── Collected material

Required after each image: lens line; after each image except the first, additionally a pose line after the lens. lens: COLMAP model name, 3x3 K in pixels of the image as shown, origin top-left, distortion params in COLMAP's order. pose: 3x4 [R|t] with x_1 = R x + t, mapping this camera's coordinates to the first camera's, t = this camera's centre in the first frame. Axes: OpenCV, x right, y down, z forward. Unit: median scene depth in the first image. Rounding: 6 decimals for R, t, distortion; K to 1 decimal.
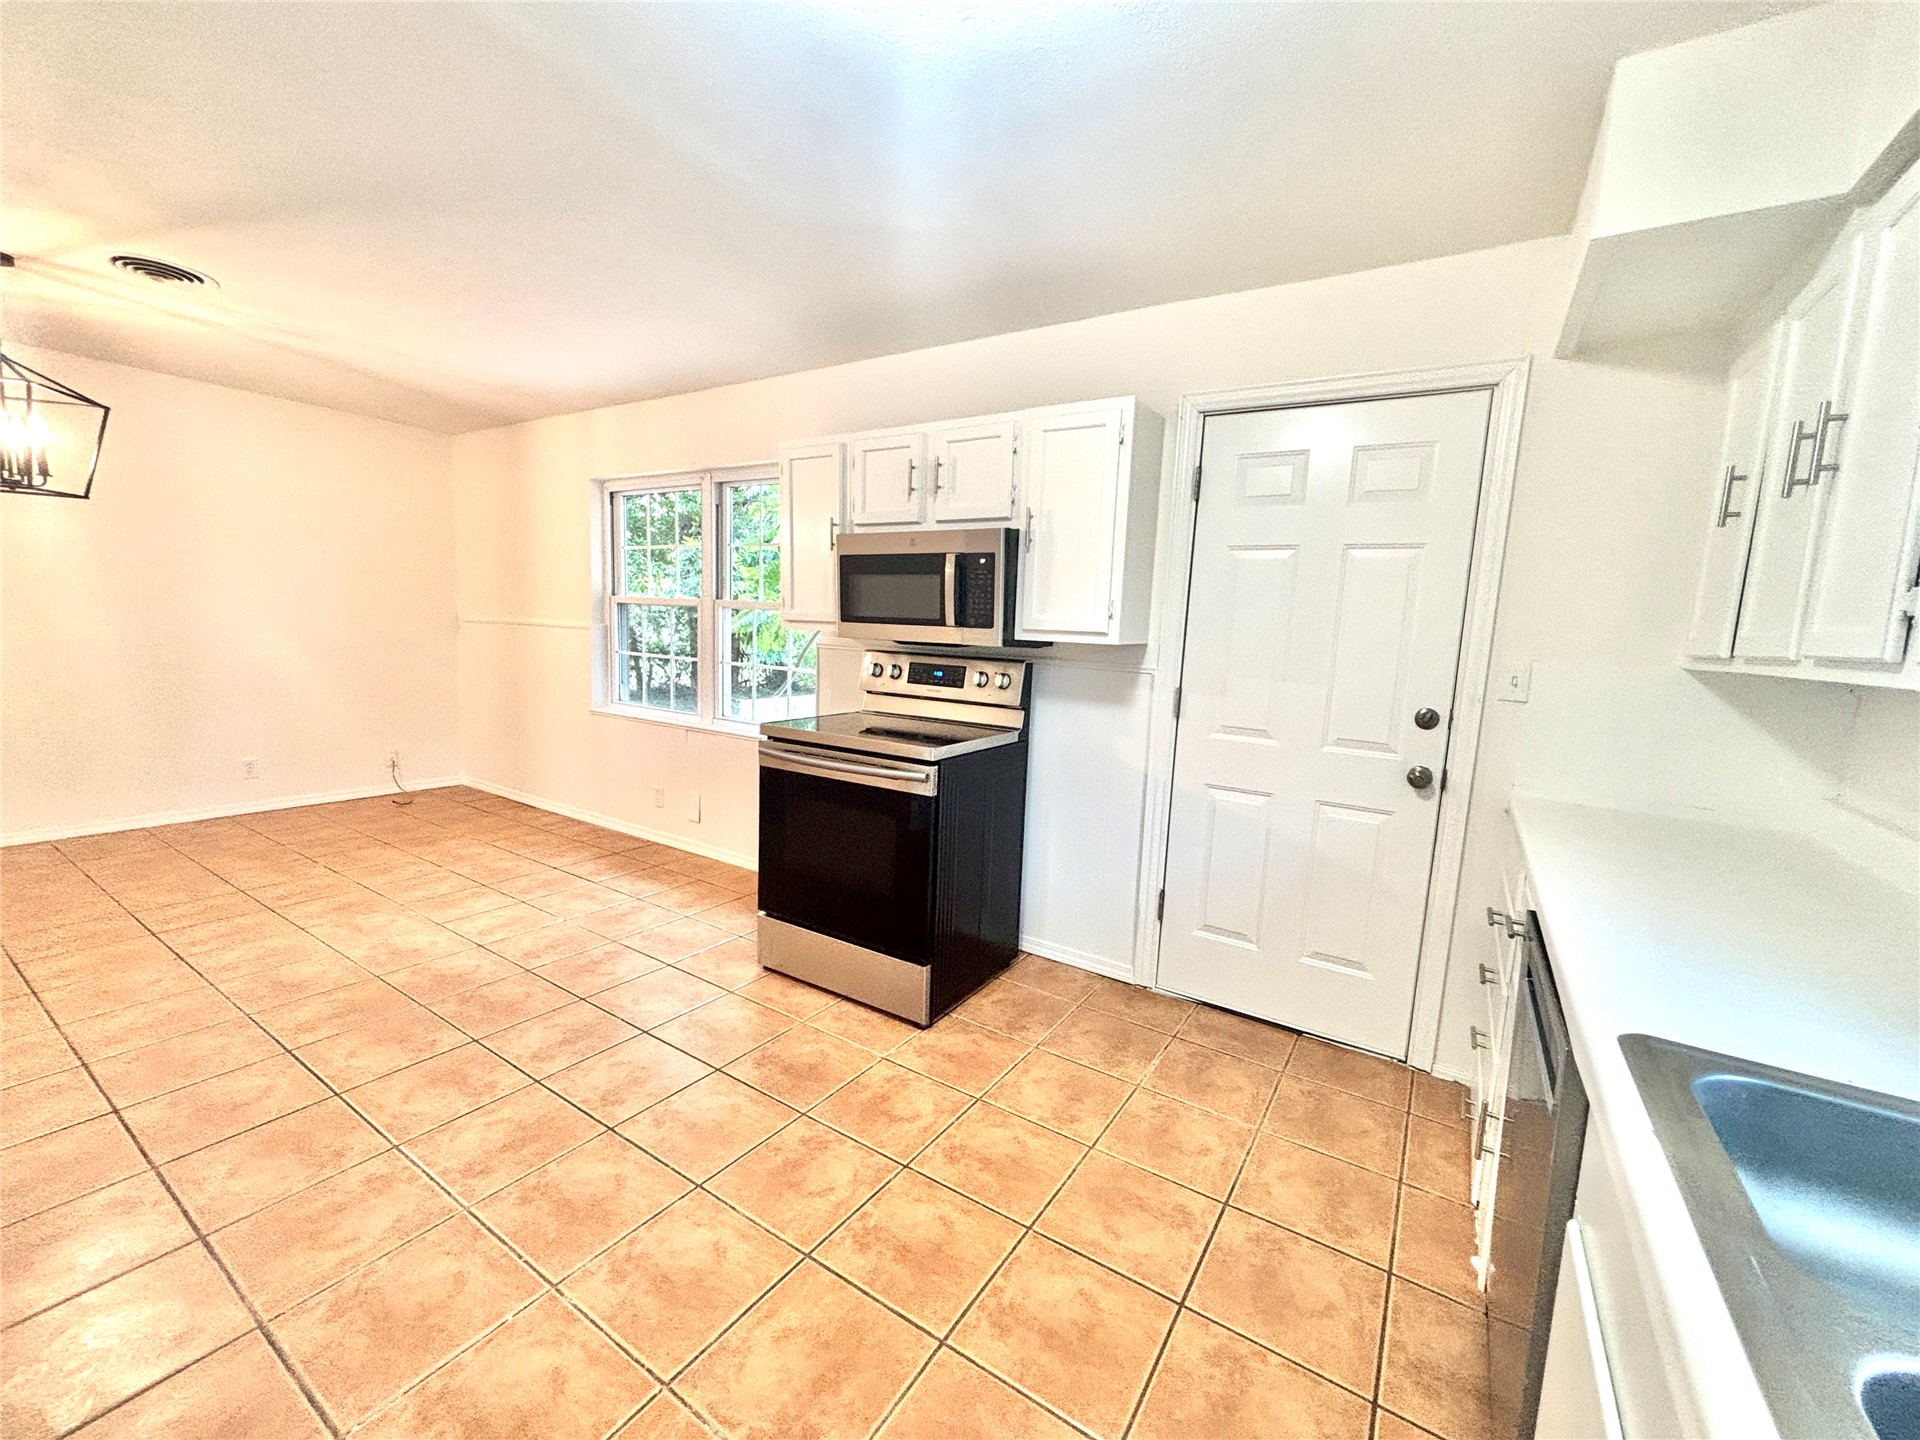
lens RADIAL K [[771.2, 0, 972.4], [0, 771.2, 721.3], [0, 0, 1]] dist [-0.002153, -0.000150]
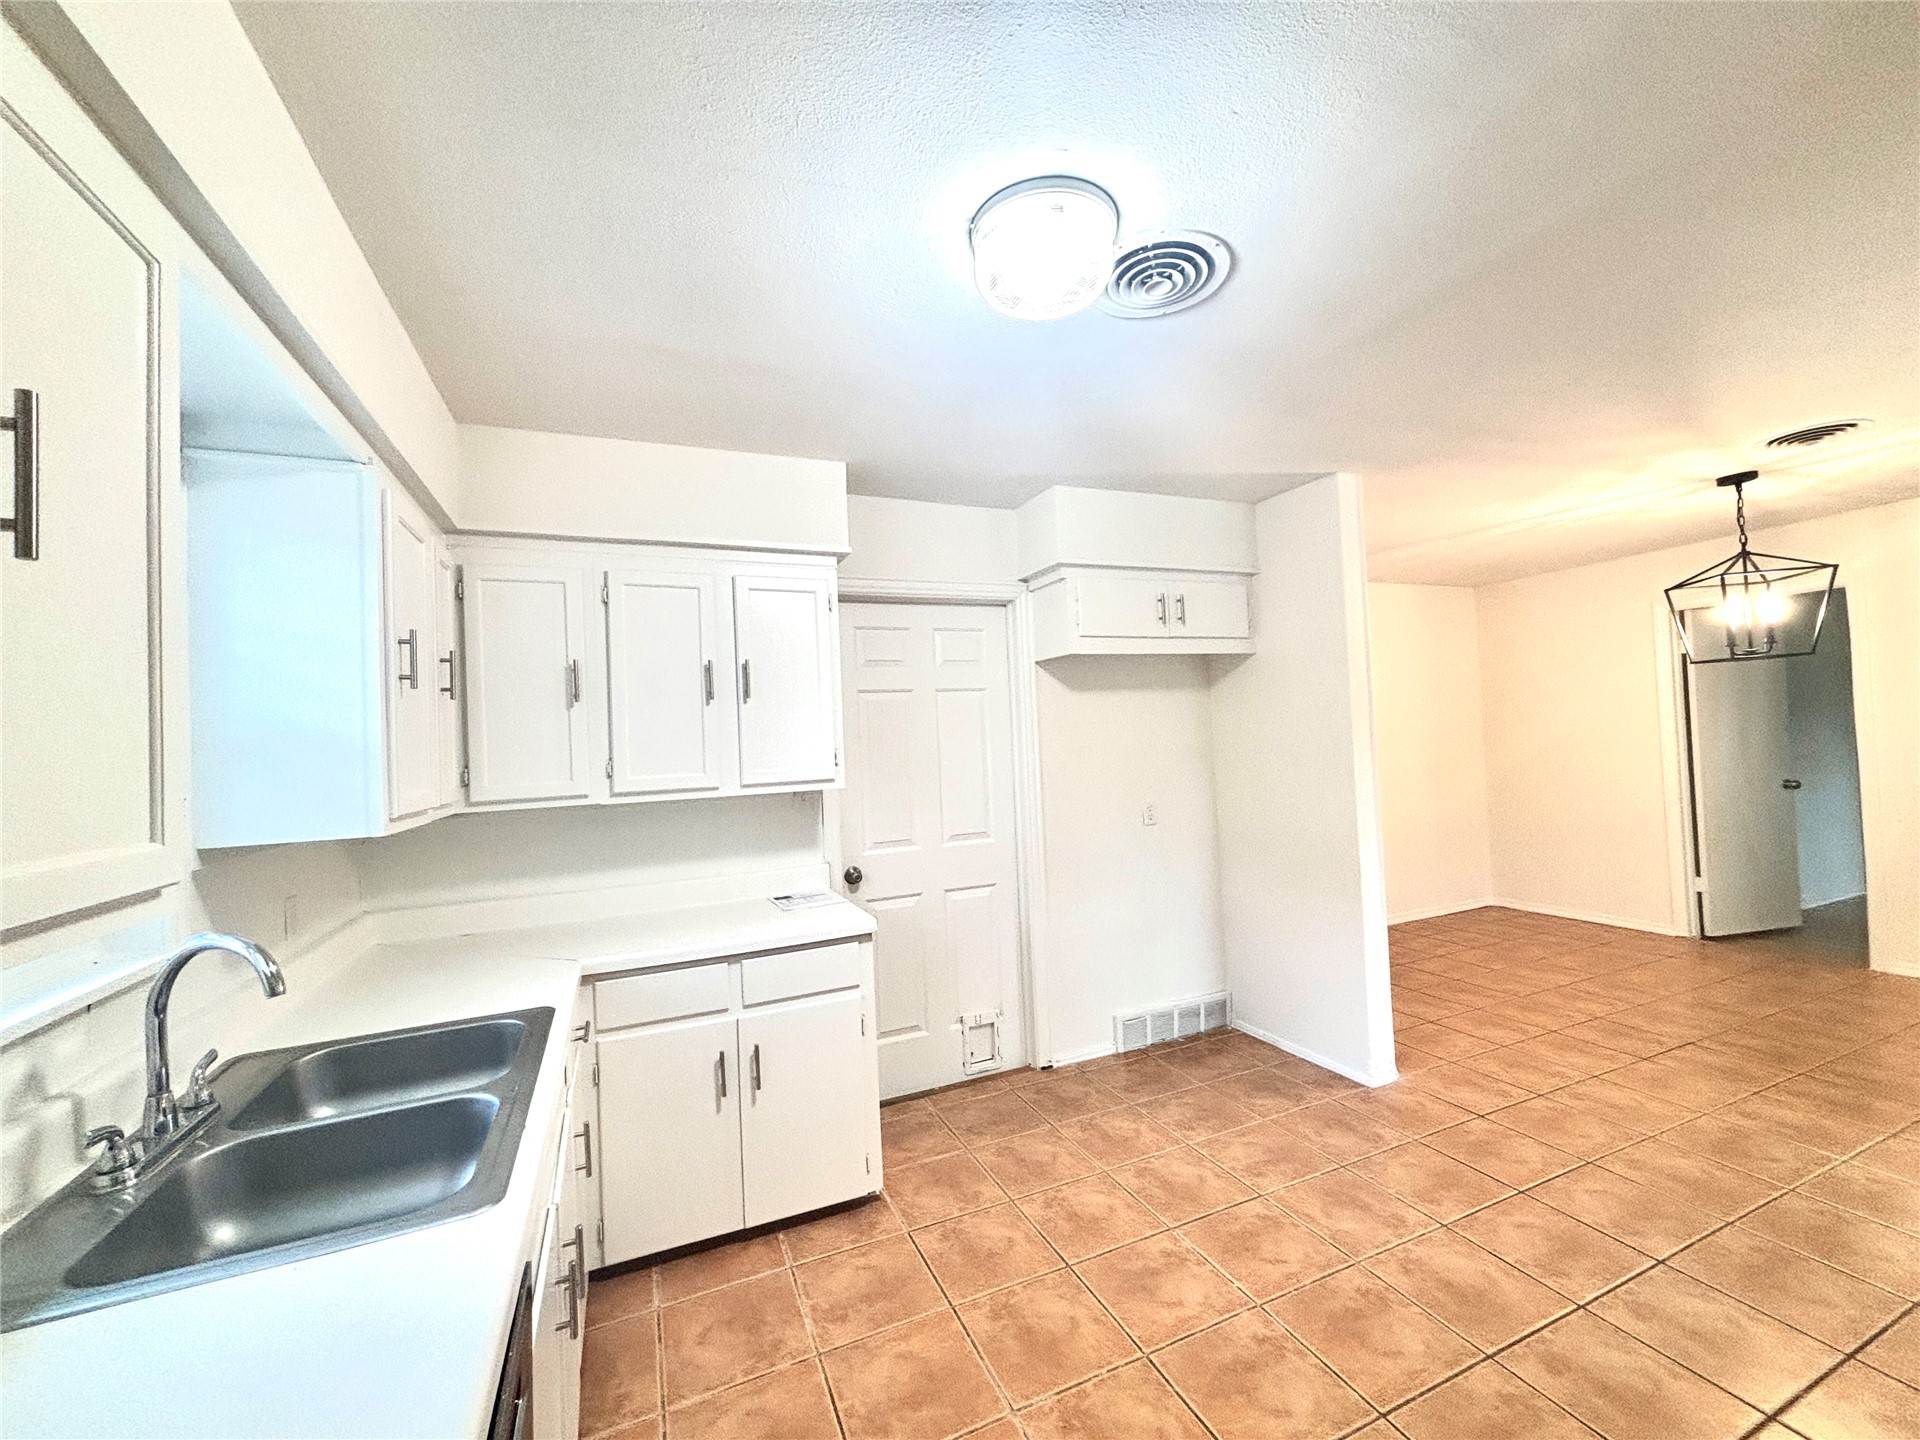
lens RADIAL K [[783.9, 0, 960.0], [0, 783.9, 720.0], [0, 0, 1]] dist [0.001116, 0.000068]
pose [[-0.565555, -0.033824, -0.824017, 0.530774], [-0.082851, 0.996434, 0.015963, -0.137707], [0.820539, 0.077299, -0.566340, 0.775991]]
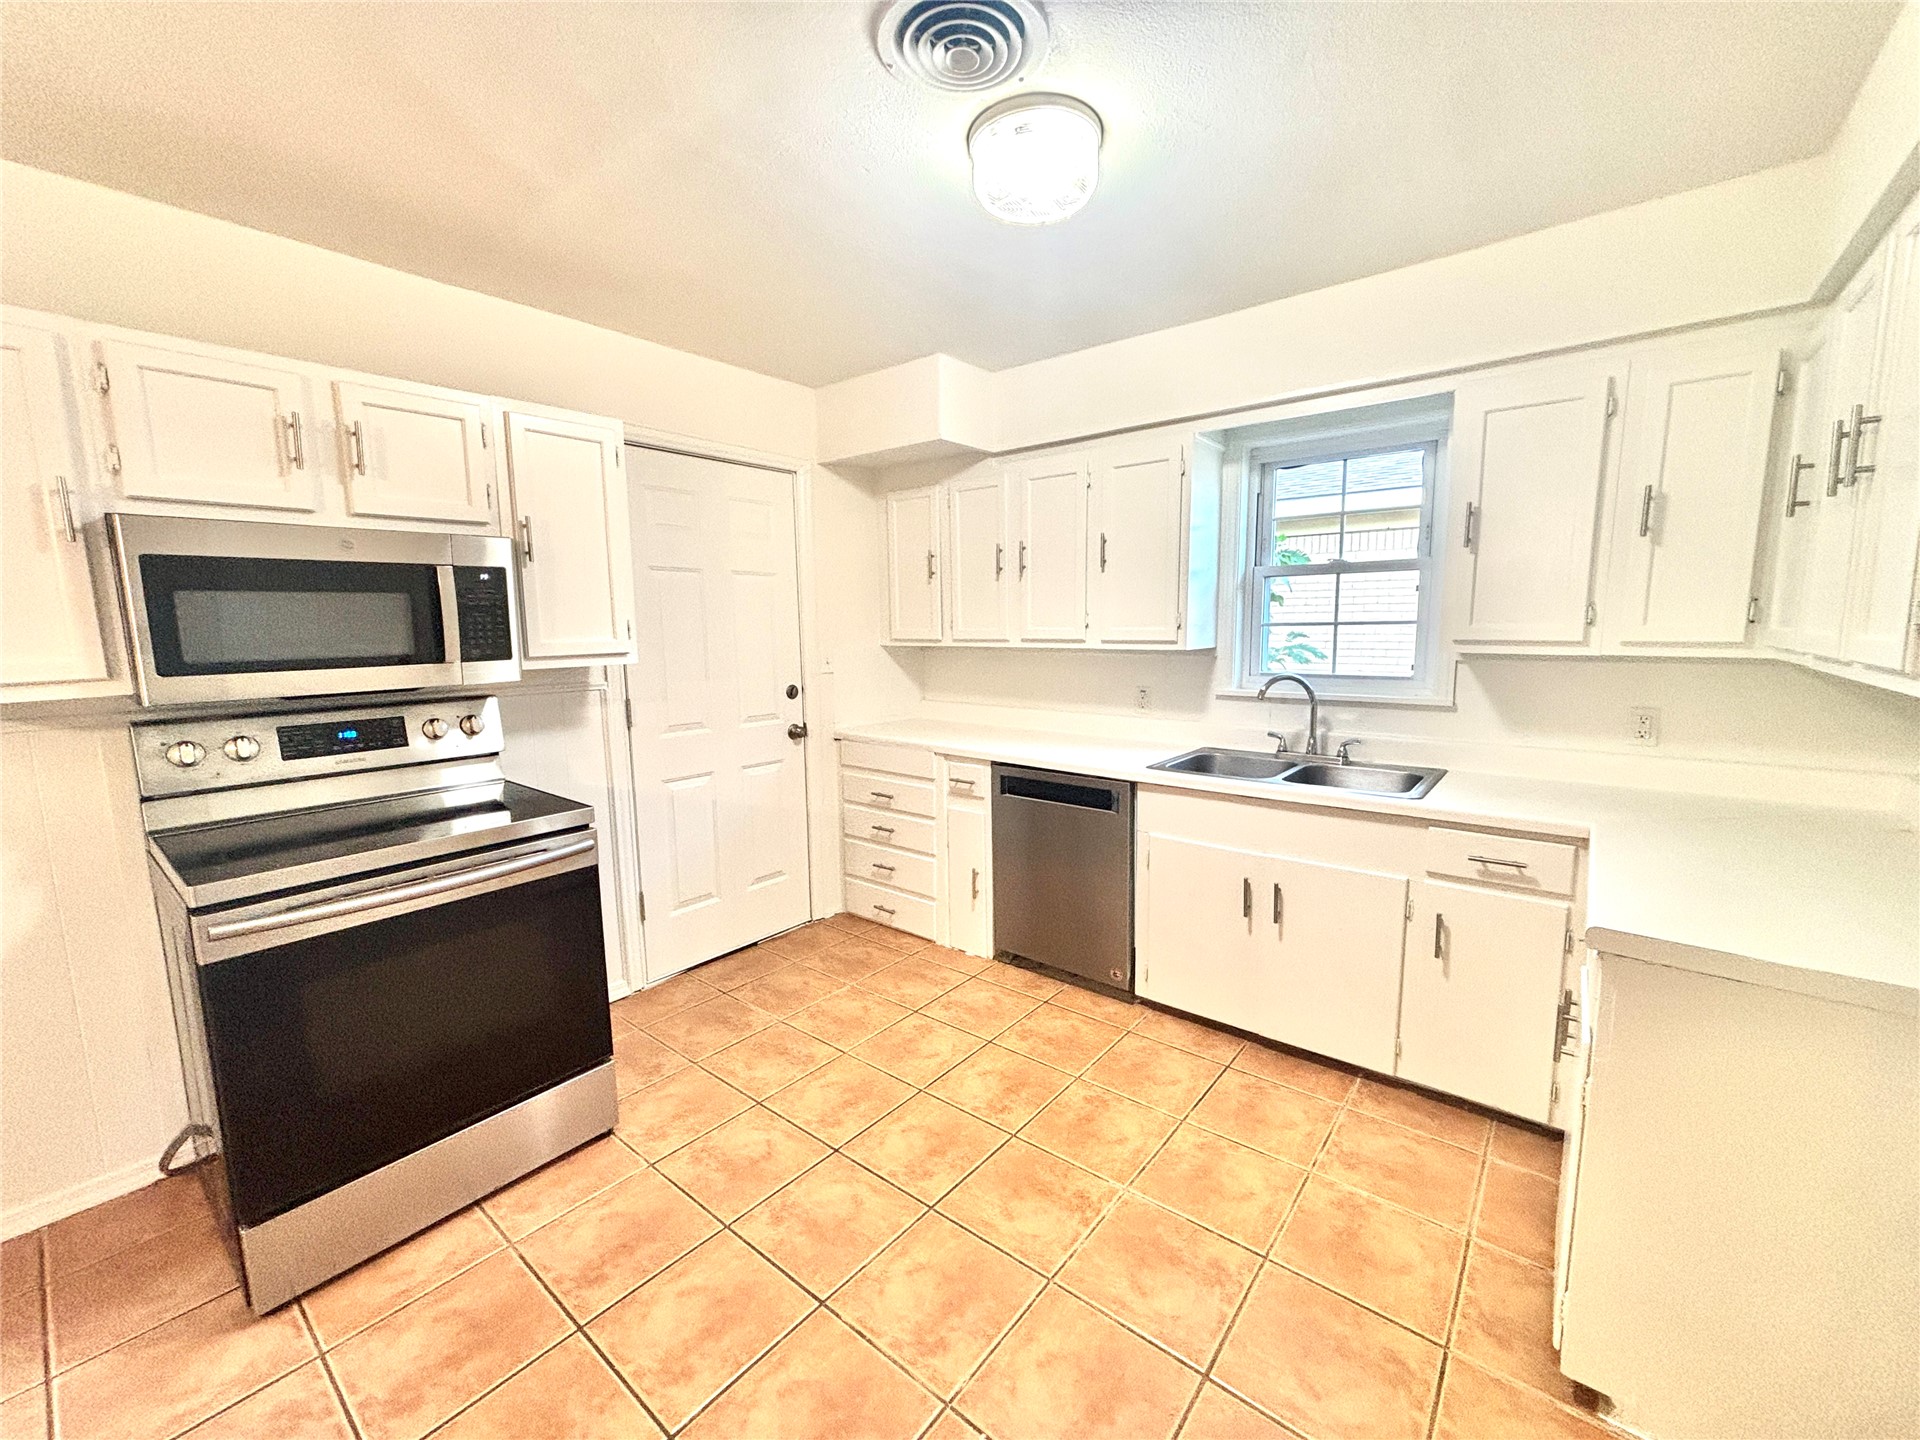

────

Task objective
Rewrite the data above, replacing "distortion params" with "distortion coefficients" and leaving everything else unchanged. Leave out the pictures.

Answer to this task
Required after each image: lens line; after each image except the first, additionally a pose line after the lens. lens: COLMAP model name, 3x3 K in pixels of the image as shown, origin top-left, distortion coefficients in COLMAP's order. pose: 3x4 [R|t] with x_1 = R x + t, mapping this camera's coordinates to the first camera's, t = this camera's centre in the first frame. Axes: OpenCV, x right, y down, z forward. Unit: median scene depth in the first image. Rounding: 6 decimals for R, t, distortion; K to 1 decimal.
lens RADIAL K [[771.2, 0, 972.4], [0, 771.2, 721.3], [0, 0, 1]] dist [-0.002153, -0.000150]
lens RADIAL K [[783.9, 0, 960.0], [0, 783.9, 720.0], [0, 0, 1]] dist [0.001116, 0.000068]
pose [[-0.565555, -0.033824, -0.824017, 0.530774], [-0.082851, 0.996434, 0.015963, -0.137707], [0.820539, 0.077299, -0.566340, 0.775991]]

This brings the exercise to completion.